▶ _WHAT THE TASK ASKS_
Every record below needs to be set down exactly. Pictures do not belong in the copy.

Collected data entries
[Start of Attachment]

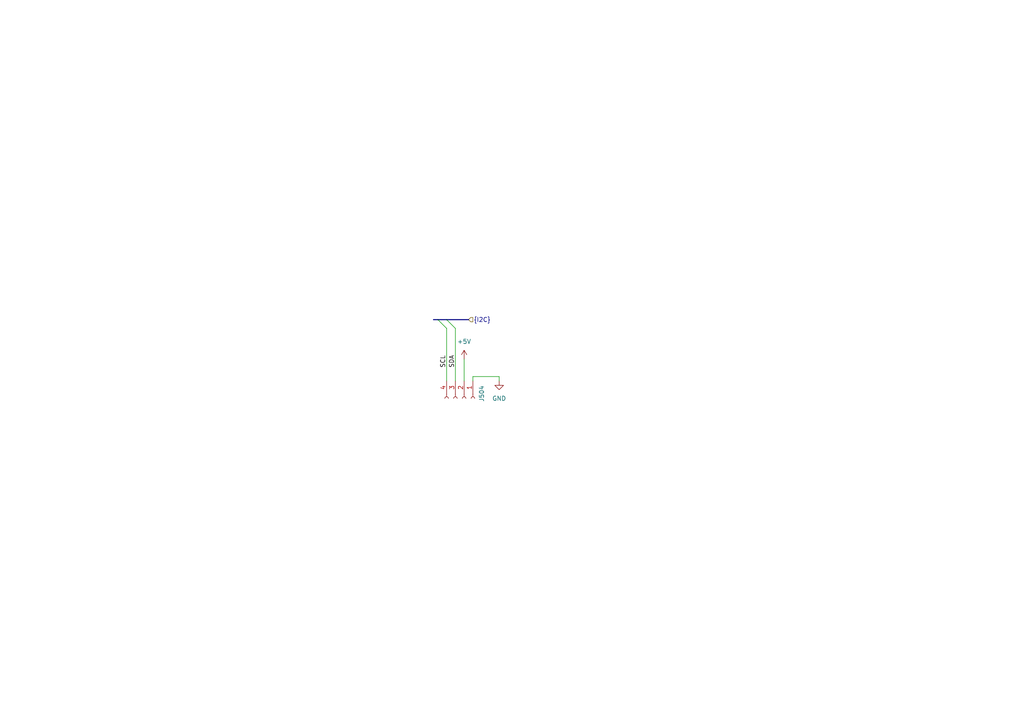
<source format=kicad_sch>
(kicad_sch (version 20230121) (generator eeschema)

  (uuid 13559e37-9813-476e-ba3c-33c1cf2d3167)

  (paper "A4")

  


  (bus_entry (at 127 92.71) (size 2.54 2.54)
    (stroke (width 0) (type default))
    (uuid 08de4ea5-e3ea-4b03-81ea-4f7b601e6e15)
  )
  (bus_entry (at 129.54 92.71) (size 2.54 2.54)
    (stroke (width 0) (type default))
    (uuid c1e87399-e124-485f-bc18-4b6bca8a8254)
  )

  (wire (pts (xy 134.62 104.14) (xy 134.62 110.49))
    (stroke (width 0) (type default))
    (uuid 2df15454-c84c-4880-9477-39e4118bef63)
  )
  (wire (pts (xy 137.16 110.49) (xy 137.16 109.22))
    (stroke (width 0) (type default))
    (uuid 3bd3df1b-a8ed-49d1-a682-57b3d7b3d87a)
  )
  (wire (pts (xy 144.78 109.22) (xy 144.78 110.49))
    (stroke (width 0) (type default))
    (uuid 61a96452-e294-41fd-b320-0076ab7ad1d3)
  )
  (bus (pts (xy 129.54 92.71) (xy 135.89 92.71))
    (stroke (width 0) (type default))
    (uuid 62fe5992-895d-4427-b29d-5a1b1af51d79)
  )
  (bus (pts (xy 127 92.71) (xy 129.54 92.71))
    (stroke (width 0) (type default))
    (uuid 82df2cee-d6e3-4d54-927e-2ff00f1258de)
  )

  (wire (pts (xy 132.08 95.25) (xy 132.08 110.49))
    (stroke (width 0) (type default))
    (uuid b87aa850-f2fc-4936-820c-867bb059b923)
  )
  (bus (pts (xy 125.73 92.71) (xy 127 92.71))
    (stroke (width 0) (type default))
    (uuid d3607b9f-852b-4103-b53e-0a427ebe0668)
  )

  (wire (pts (xy 129.54 95.25) (xy 129.54 110.49))
    (stroke (width 0) (type default))
    (uuid e8cd7692-b55c-4d31-a4b0-fb5df082b24f)
  )
  (wire (pts (xy 137.16 109.22) (xy 144.78 109.22))
    (stroke (width 0) (type default))
    (uuid fa450d7f-fd54-4dcf-a0ec-adf96e505e01)
  )

  (label "SCL" (at 129.54 106.68 90) (fields_autoplaced)
    (effects (font (size 1.27 1.27)) (justify left bottom))
    (uuid 6be3be6c-9568-4002-9f59-f106adebf15c)
  )
  (label "SDA" (at 132.08 106.68 90) (fields_autoplaced)
    (effects (font (size 1.27 1.27)) (justify left bottom))
    (uuid bb9d070c-243d-4572-8187-22e1e79d599b)
  )

  (hierarchical_label "{I2C}" (shape input) (at 135.89 92.71 0) (fields_autoplaced)
    (effects (font (size 1.27 1.27)) (justify left))
    (uuid d4e12f75-eaee-4cc1-bd91-b5d339344d4e)
  )

  (symbol (lib_id "Connector:Conn_01x04_Socket") (at 134.62 115.57 270) (unit 1)
    (in_bom yes) (on_board yes) (dnp no)
    (uuid 4978248c-c346-4e36-b3cf-3fcc540fc2e8)
    (property "Reference" "J504" (at 139.7 111.76 0)
      (effects (font (size 1.27 1.27)) (justify left))
    )
    (property "Value" "Conn_01x04_Socket" (at 132.08 116.84 0)
      (effects (font (size 1.27 1.27)) (justify left) hide)
    )
    (property "Footprint" "Connector_PinSocket_2.54mm:PinSocket_1x04_P2.54mm_Horizontal" (at 134.62 115.57 0)
      (effects (font (size 1.27 1.27)) hide)
    )
    (property "Datasheet" "~" (at 134.62 115.57 0)
      (effects (font (size 1.27 1.27)) hide)
    )
    (property "JLCPCB Part#" "C2935994" (at 134.62 115.57 0)
      (effects (font (size 1.27 1.27)) hide)
    )
    (pin "1" (uuid e93ff737-aadd-4e63-aa88-dc1c805eda7b))
    (pin "2" (uuid ee5e4f2b-51e1-46ed-a548-3eb70604d562))
    (pin "4" (uuid 745fa782-071d-4230-b426-f37da2961c42))
    (pin "3" (uuid be0ef60b-6aa7-46e2-8a3c-edcbddaec9c7))
    (instances
      (project "central_bare_minimum"
        (path "/13a1d4c9-1688-487f-b551-17daa44fe94f/98f71ab6-caf9-4cf9-af26-1fd72d74d4ef"
          (reference "J504") (unit 1)
        )
      )
    )
  )

  (symbol (lib_id "power:+5V") (at 134.62 104.14 0) (unit 1)
    (in_bom yes) (on_board yes) (dnp no) (fields_autoplaced)
    (uuid 76959c58-6960-4760-807a-06336c0bfbc6)
    (property "Reference" "#PWR07" (at 134.62 107.95 0)
      (effects (font (size 1.27 1.27)) hide)
    )
    (property "Value" "+5V" (at 134.62 99.06 0)
      (effects (font (size 1.27 1.27)))
    )
    (property "Footprint" "" (at 134.62 104.14 0)
      (effects (font (size 1.27 1.27)) hide)
    )
    (property "Datasheet" "" (at 134.62 104.14 0)
      (effects (font (size 1.27 1.27)) hide)
    )
    (pin "1" (uuid 933967e7-049a-4132-8c26-fb4522ef4e8c))
    (instances
      (project "central_bare_minimum"
        (path "/13a1d4c9-1688-487f-b551-17daa44fe94f/98f71ab6-caf9-4cf9-af26-1fd72d74d4ef"
          (reference "#PWR07") (unit 1)
        )
      )
    )
  )

  (symbol (lib_id "power:GND") (at 144.78 110.49 0) (unit 1)
    (in_bom yes) (on_board yes) (dnp no) (fields_autoplaced)
    (uuid 775b1caf-2bfd-4186-af06-e831f511cf95)
    (property "Reference" "#PWR03" (at 144.78 116.84 0)
      (effects (font (size 1.27 1.27)) hide)
    )
    (property "Value" "GND" (at 144.78 115.57 0)
      (effects (font (size 1.27 1.27)))
    )
    (property "Footprint" "" (at 144.78 110.49 0)
      (effects (font (size 1.27 1.27)) hide)
    )
    (property "Datasheet" "" (at 144.78 110.49 0)
      (effects (font (size 1.27 1.27)) hide)
    )
    (pin "1" (uuid 83649b60-5d1d-4d0b-bae8-031c7d001245))
    (instances
      (project "central_bare_minimum"
        (path "/13a1d4c9-1688-487f-b551-17daa44fe94f/98f71ab6-caf9-4cf9-af26-1fd72d74d4ef"
          (reference "#PWR03") (unit 1)
        )
      )
    )
  )
)

</source>
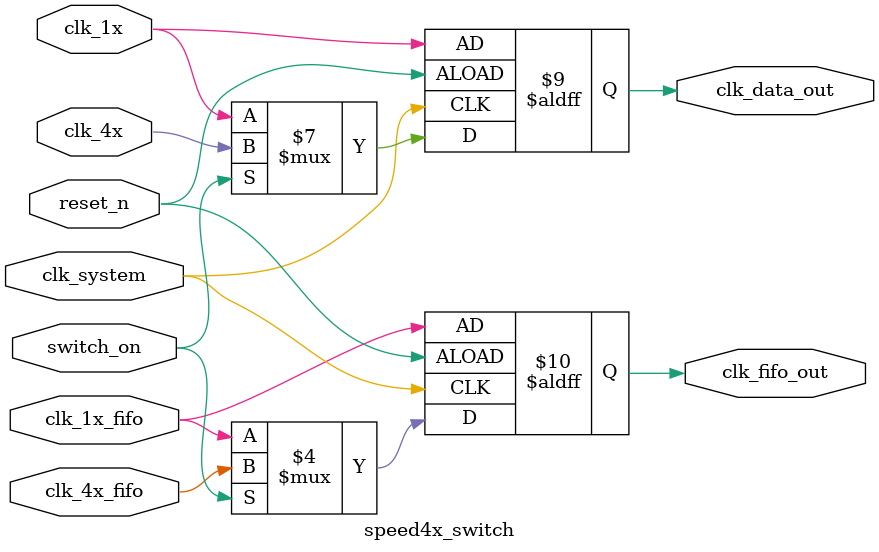
<source format=v>
module speed4x_switch(					// speed4x_switch.v
clk_system,
reset_n,
switch_on,
clk_4x,
clk_4x_fifo,
clk_1x,
clk_1x_fifo,
clk_data_out,
clk_fifo_out
);
input clk_system;
input reset_n;
input switch_on;
input clk_4x;//750kHz
input clk_4x_fifo;//23.43KHz
input clk_1x;//187.5KHz
input clk_1x_fifo;//5.86KHz

output reg clk_data_out;
output reg clk_fifo_out;

always@(posedge clk_system or negedge reset_n)
	if(!reset_n)
	begin
		clk_data_out <= clk_1x;
		clk_fifo_out <= clk_1x_fifo;
	end
	else
		if(switch_on)
		begin
			clk_data_out <= clk_4x;
			clk_fifo_out <= clk_4x_fifo;
		end
		else
		begin
			clk_data_out <= clk_1x;
			clk_fifo_out <= clk_1x_fifo;
		end
endmodule	
	
</source>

[End of Attachment]

▶ _SOLUTION FOR THIS PROBLEM_
<source format=kicad_sch>
(kicad_sch (version 20230121) (generator eeschema)

  (uuid 13559e37-9813-476e-ba3c-33c1cf2d3167)

  (paper "A4")

  


  (bus_entry (at 127 92.71) (size 2.54 2.54)
    (stroke (width 0) (type default))
    (uuid 08de4ea5-e3ea-4b03-81ea-4f7b601e6e15)
  )
  (bus_entry (at 129.54 92.71) (size 2.54 2.54)
    (stroke (width 0) (type default))
    (uuid c1e87399-e124-485f-bc18-4b6bca8a8254)
  )

  (wire (pts (xy 134.62 104.14) (xy 134.62 110.49))
    (stroke (width 0) (type default))
    (uuid 2df15454-c84c-4880-9477-39e4118bef63)
  )
  (wire (pts (xy 137.16 110.49) (xy 137.16 109.22))
    (stroke (width 0) (type default))
    (uuid 3bd3df1b-a8ed-49d1-a682-57b3d7b3d87a)
  )
  (wire (pts (xy 144.78 109.22) (xy 144.78 110.49))
    (stroke (width 0) (type default))
    (uuid 61a96452-e294-41fd-b320-0076ab7ad1d3)
  )
  (bus (pts (xy 129.54 92.71) (xy 135.89 92.71))
    (stroke (width 0) (type default))
    (uuid 62fe5992-895d-4427-b29d-5a1b1af51d79)
  )
  (bus (pts (xy 127 92.71) (xy 129.54 92.71))
    (stroke (width 0) (type default))
    (uuid 82df2cee-d6e3-4d54-927e-2ff00f1258de)
  )

  (wire (pts (xy 132.08 95.25) (xy 132.08 110.49))
    (stroke (width 0) (type default))
    (uuid b87aa850-f2fc-4936-820c-867bb059b923)
  )
  (bus (pts (xy 125.73 92.71) (xy 127 92.71))
    (stroke (width 0) (type default))
    (uuid d3607b9f-852b-4103-b53e-0a427ebe0668)
  )

  (wire (pts (xy 129.54 95.25) (xy 129.54 110.49))
    (stroke (width 0) (type default))
    (uuid e8cd7692-b55c-4d31-a4b0-fb5df082b24f)
  )
  (wire (pts (xy 137.16 109.22) (xy 144.78 109.22))
    (stroke (width 0) (type default))
    (uuid fa450d7f-fd54-4dcf-a0ec-adf96e505e01)
  )

  (label "SCL" (at 129.54 106.68 90) (fields_autoplaced)
    (effects (font (size 1.27 1.27)) (justify left bottom))
    (uuid 6be3be6c-9568-4002-9f59-f106adebf15c)
  )
  (label "SDA" (at 132.08 106.68 90) (fields_autoplaced)
    (effects (font (size 1.27 1.27)) (justify left bottom))
    (uuid bb9d070c-243d-4572-8187-22e1e79d599b)
  )

  (hierarchical_label "{I2C}" (shape input) (at 135.89 92.71 0) (fields_autoplaced)
    (effects (font (size 1.27 1.27)) (justify left))
    (uuid d4e12f75-eaee-4cc1-bd91-b5d339344d4e)
  )

  (symbol (lib_id "Connector:Conn_01x04_Socket") (at 134.62 115.57 270) (unit 1)
    (in_bom yes) (on_board yes) (dnp no)
    (uuid 4978248c-c346-4e36-b3cf-3fcc540fc2e8)
    (property "Reference" "J504" (at 139.7 111.76 0)
      (effects (font (size 1.27 1.27)) (justify left))
    )
    (property "Value" "Conn_01x04_Socket" (at 132.08 116.84 0)
      (effects (font (size 1.27 1.27)) (justify left) hide)
    )
    (property "Footprint" "Connector_PinSocket_2.54mm:PinSocket_1x04_P2.54mm_Horizontal" (at 134.62 115.57 0)
      (effects (font (size 1.27 1.27)) hide)
    )
    (property "Datasheet" "~" (at 134.62 115.57 0)
      (effects (font (size 1.27 1.27)) hide)
    )
    (property "JLCPCB Part#" "C2935994" (at 134.62 115.57 0)
      (effects (font (size 1.27 1.27)) hide)
    )
    (pin "1" (uuid e93ff737-aadd-4e63-aa88-dc1c805eda7b))
    (pin "2" (uuid ee5e4f2b-51e1-46ed-a548-3eb70604d562))
    (pin "4" (uuid 745fa782-071d-4230-b426-f37da2961c42))
    (pin "3" (uuid be0ef60b-6aa7-46e2-8a3c-edcbddaec9c7))
    (instances
      (project "central_bare_minimum"
        (path "/13a1d4c9-1688-487f-b551-17daa44fe94f/98f71ab6-caf9-4cf9-af26-1fd72d74d4ef"
          (reference "J504") (unit 1)
        )
      )
    )
  )

  (symbol (lib_id "power:+5V") (at 134.62 104.14 0) (unit 1)
    (in_bom yes) (on_board yes) (dnp no) (fields_autoplaced)
    (uuid 76959c58-6960-4760-807a-06336c0bfbc6)
    (property "Reference" "#PWR07" (at 134.62 107.95 0)
      (effects (font (size 1.27 1.27)) hide)
    )
    (property "Value" "+5V" (at 134.62 99.06 0)
      (effects (font (size 1.27 1.27)))
    )
    (property "Footprint" "" (at 134.62 104.14 0)
      (effects (font (size 1.27 1.27)) hide)
    )
    (property "Datasheet" "" (at 134.62 104.14 0)
      (effects (font (size 1.27 1.27)) hide)
    )
    (pin "1" (uuid 933967e7-049a-4132-8c26-fb4522ef4e8c))
    (instances
      (project "central_bare_minimum"
        (path "/13a1d4c9-1688-487f-b551-17daa44fe94f/98f71ab6-caf9-4cf9-af26-1fd72d74d4ef"
          (reference "#PWR07") (unit 1)
        )
      )
    )
  )

  (symbol (lib_id "power:GND") (at 144.78 110.49 0) (unit 1)
    (in_bom yes) (on_board yes) (dnp no) (fields_autoplaced)
    (uuid 775b1caf-2bfd-4186-af06-e831f511cf95)
    (property "Reference" "#PWR03" (at 144.78 116.84 0)
      (effects (font (size 1.27 1.27)) hide)
    )
    (property "Value" "GND" (at 144.78 115.57 0)
      (effects (font (size 1.27 1.27)))
    )
    (property "Footprint" "" (at 144.78 110.49 0)
      (effects (font (size 1.27 1.27)) hide)
    )
    (property "Datasheet" "" (at 144.78 110.49 0)
      (effects (font (size 1.27 1.27)) hide)
    )
    (pin "1" (uuid 83649b60-5d1d-4d0b-bae8-031c7d001245))
    (instances
      (project "central_bare_minimum"
        (path "/13a1d4c9-1688-487f-b551-17daa44fe94f/98f71ab6-caf9-4cf9-af26-1fd72d74d4ef"
          (reference "#PWR03") (unit 1)
        )
      )
    )
  )
)

</source>
<source format=v>
module speed4x_switch(					// speed4x_switch.v
clk_system,
reset_n,
switch_on,
clk_4x,
clk_4x_fifo,
clk_1x,
clk_1x_fifo,
clk_data_out,
clk_fifo_out
);
input clk_system;
input reset_n;
input switch_on;
input clk_4x;//750kHz
input clk_4x_fifo;//23.43KHz
input clk_1x;//187.5KHz
input clk_1x_fifo;//5.86KHz

output reg clk_data_out;
output reg clk_fifo_out;

always@(posedge clk_system or negedge reset_n)
	if(!reset_n)
	begin
		clk_data_out <= clk_1x;
		clk_fifo_out <= clk_1x_fifo;
	end
	else
		if(switch_on)
		begin
			clk_data_out <= clk_4x;
			clk_fifo_out <= clk_4x_fifo;
		end
		else
		begin
			clk_data_out <= clk_1x;
			clk_fifo_out <= clk_1x_fifo;
		end
endmodule	
	
</source>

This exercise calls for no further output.